Yüksek performans gösteren eğitim sistemlerinde politikaların uygulanması konusunda bir tutarlılık ve istikrar bulunmaktadır. Ancak bu istikrar sonucunda eğitimde atılan adımların sürekliliği sağlanabilir (Schleicher, 2011). Singapur’un eğitim alanındaki başarısı, ülkeyi Asya’nın en seçkin ülkesi yapma vizyonu ve bu vizyona ulaşmak için tasarlanan planlama sürecinin istikrarlı yapısının önemli etkisi vardır (CIU, 2008). Ayrıca bu başarı; politik tutarlılık ve uygulamadaki istikrarlılığın yanı sıra Eğitim Bakanlığı, Ulusal Eğitim Enstitüsü ve okullar arasındaki üçlü yakın ilişkinin bir sonucudur (OECD, 2012). Dolayısıyla ülkelerin çoğunda büyük bir problem olarak ifade edilen politikalar ve onların sahada uygulanışı arasındaki boşluk Singapur’da yaşanmamaktadır. Okul yöneticileri, reform tasarılarını kitle iletişim araçlarından ziyade, doğrudan Bakanlık’tan öğrenmektedirler (Schleicher, 2011).
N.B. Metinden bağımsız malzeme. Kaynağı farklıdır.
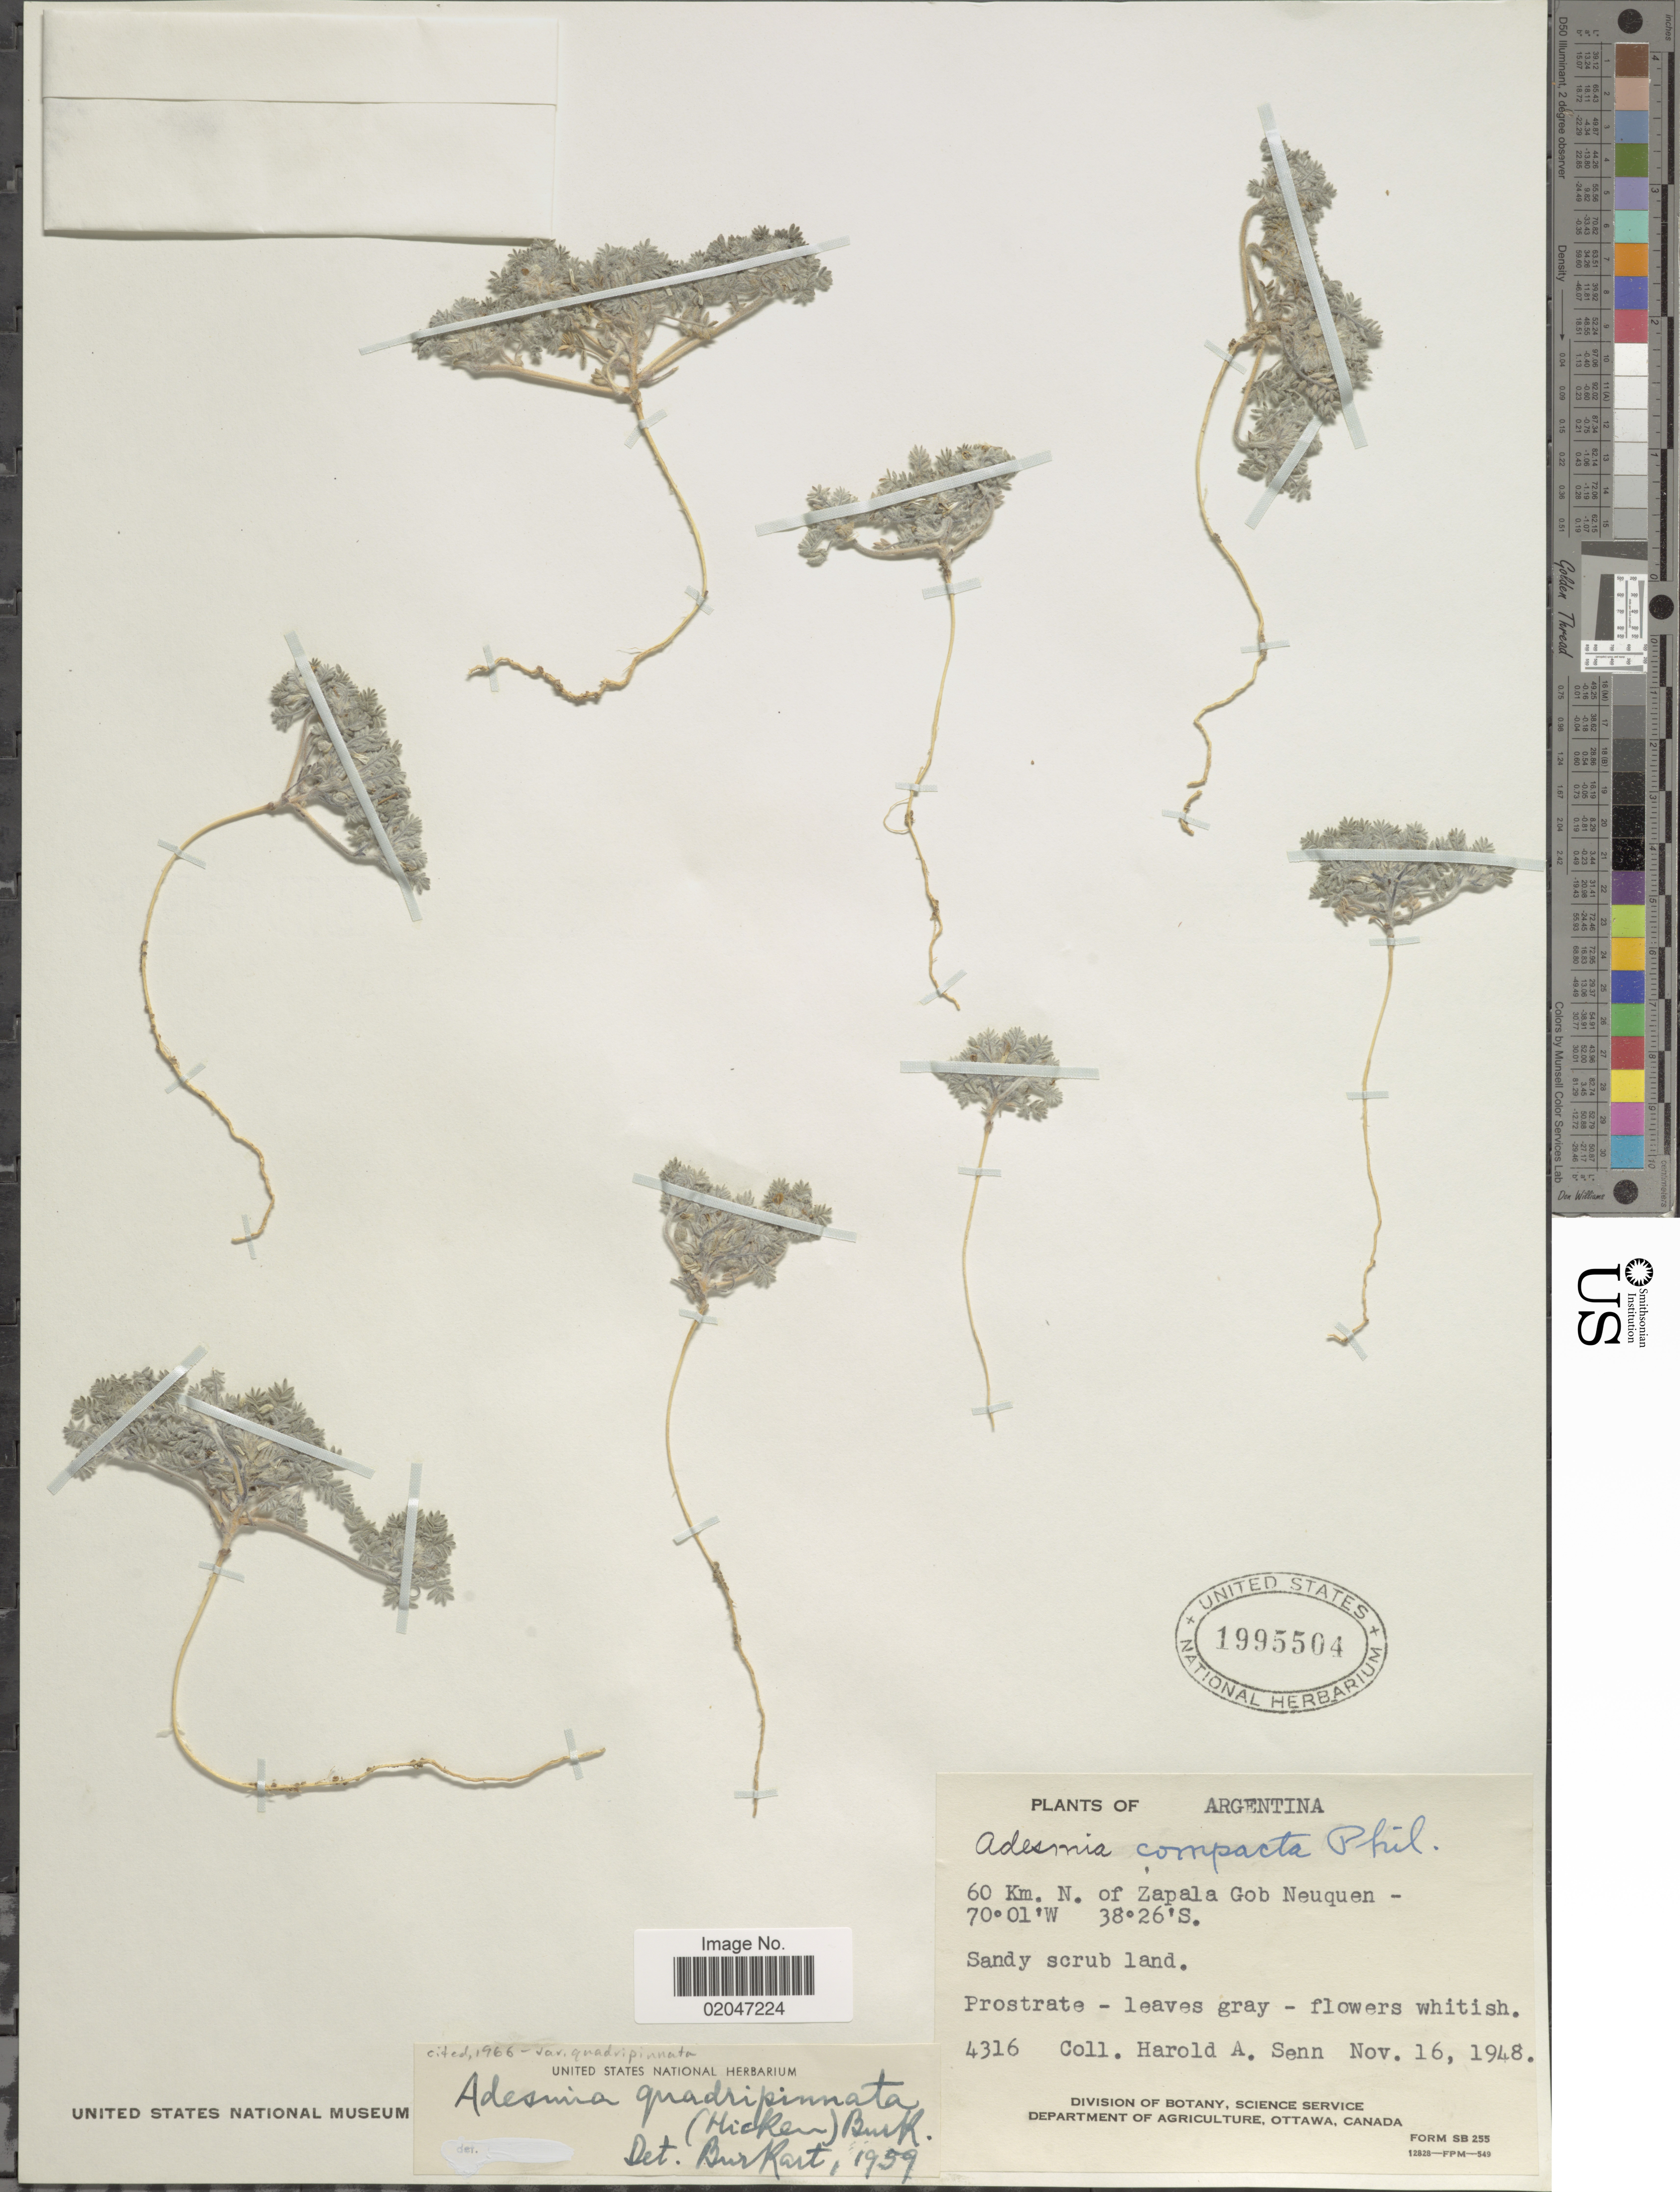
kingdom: Plantae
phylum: Tracheophyta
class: Magnoliopsida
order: Fabales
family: Fabaceae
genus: Adesmia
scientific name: Adesmia quadripinnata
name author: (Hicken) Burkart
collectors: H. Senn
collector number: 4316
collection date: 1948-11-16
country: Argentina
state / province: Neuquen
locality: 60 Km N of Zapala Gob Neuquen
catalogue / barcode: US 1995504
Eğitim Bakanlığı son yıllarda eğitim sisteminin merkezi idareden yerel otoritelere devri konusunda bazı atılımlar gerçekleştirmiştir. Bu atılımların başında ülke içinde eğitim bölgelerinin

(12)

oluşturulması gelmektedir. Eğitim bölgelerinde ortaya çıkan problemler ve bu problemlere getirilen öneriler okul müdürleri aracılığıyla merkeze iletilir. Okullar arasındaki rekabet; öğrenci sayısı ya da ücretle değil, performans göstergeleriyle ve yayınlanan okul başarı tablolarına göre yaşanmaktadır. Aynı zamanda okul müdürlerine, velilerin ve öğrencilerin isteklerine daha rahat ve uygun cevaplar verebilmeleri için çok daha fazla yetki ve inisiyatif kullanma imkanı verilmiştir (Bakioğlu ve Göçmen, 2013).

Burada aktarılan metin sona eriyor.